# Can I get fined for being out of Australia?



## Sengco (Jul 20, 2015)

G'day! 

I'm an Australian citizen and recently I decided to move back to Manila to be with my partner. I have been here since OCT 2015 and I decided to stay here till we get her visa sorted out.

But I heard a rumor that "apparently" I can get fined for staying out of Australia for more than one year? Is this true? If not who should i call to confirm this?

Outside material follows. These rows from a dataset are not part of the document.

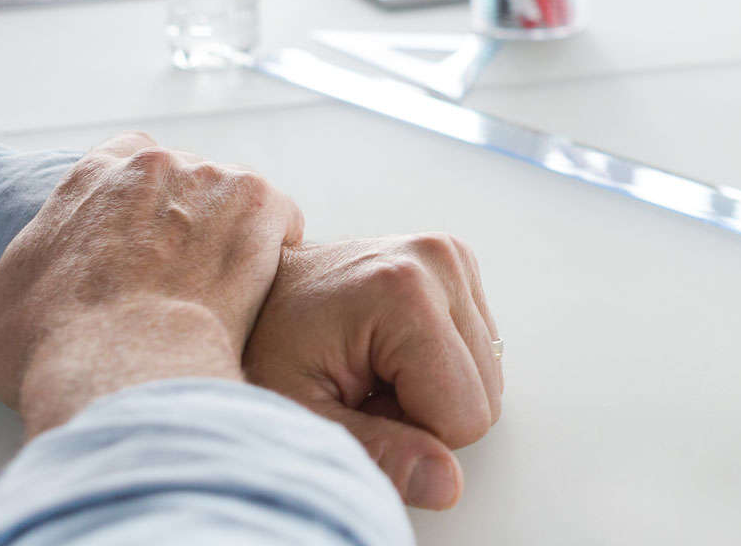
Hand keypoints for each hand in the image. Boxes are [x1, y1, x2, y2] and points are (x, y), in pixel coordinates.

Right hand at [0, 132, 302, 437]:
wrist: (129, 367)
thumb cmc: (55, 345)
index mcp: (90, 174)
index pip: (126, 157)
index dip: (138, 198)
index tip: (142, 241)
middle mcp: (154, 163)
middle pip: (185, 177)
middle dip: (188, 218)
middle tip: (182, 275)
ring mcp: (212, 180)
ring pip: (233, 197)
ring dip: (232, 232)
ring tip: (219, 287)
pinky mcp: (261, 206)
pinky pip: (281, 216)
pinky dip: (275, 244)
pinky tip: (256, 286)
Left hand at [245, 235, 502, 510]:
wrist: (253, 290)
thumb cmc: (265, 346)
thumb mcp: (305, 416)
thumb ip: (377, 453)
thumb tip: (445, 483)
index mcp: (404, 290)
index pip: (465, 415)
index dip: (409, 432)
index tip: (354, 403)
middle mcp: (438, 260)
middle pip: (484, 396)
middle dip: (422, 410)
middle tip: (358, 388)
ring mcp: (451, 257)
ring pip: (487, 377)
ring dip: (431, 389)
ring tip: (369, 367)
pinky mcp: (456, 265)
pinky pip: (480, 351)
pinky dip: (438, 363)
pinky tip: (388, 349)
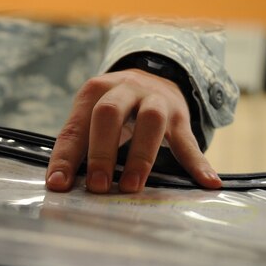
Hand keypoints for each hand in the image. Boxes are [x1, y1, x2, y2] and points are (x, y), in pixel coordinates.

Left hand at [45, 69, 221, 193]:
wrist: (154, 77)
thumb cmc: (113, 108)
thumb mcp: (91, 117)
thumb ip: (77, 145)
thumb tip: (59, 183)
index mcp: (95, 91)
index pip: (75, 126)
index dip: (65, 156)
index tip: (58, 184)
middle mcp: (125, 89)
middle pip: (109, 113)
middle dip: (101, 152)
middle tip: (97, 186)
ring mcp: (156, 100)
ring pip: (150, 121)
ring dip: (140, 157)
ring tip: (131, 187)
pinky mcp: (181, 116)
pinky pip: (189, 140)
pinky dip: (197, 163)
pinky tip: (206, 183)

I have been searching online for answers but nothing is coming up.

Also I am a Dual-Citizen of the Philippines.

Thank you!


----------



## JandE (Jul 17, 2015)

Sengco said:


> G'day!
> 
> I'm an Australian citizen and recently I decided to move back to Manila to be with my partner. I have been here since OCT 2015 and I decided to stay here till we get her visa sorted out.
> 
> ...


There are a lot of us who spend over a year or so out of the country, never been fined yet though.

Maybe someone is pulling your leg.

I was out for a year earlier, and no trouble going back.


----------



## maryannfarrugia (Jul 27, 2015)

No of course, but if you commit anything in Australia before you go to Philippines thats another thing mate haha.


----------



## chickensgirl76 (Jan 6, 2016)

I hope not I've been out for 13yrs and I'm going back...LOL oh no!!!


----------



## andymark (Apr 11, 2017)

No. My friend is out of Australia for more than 6 consecutive years now.


----------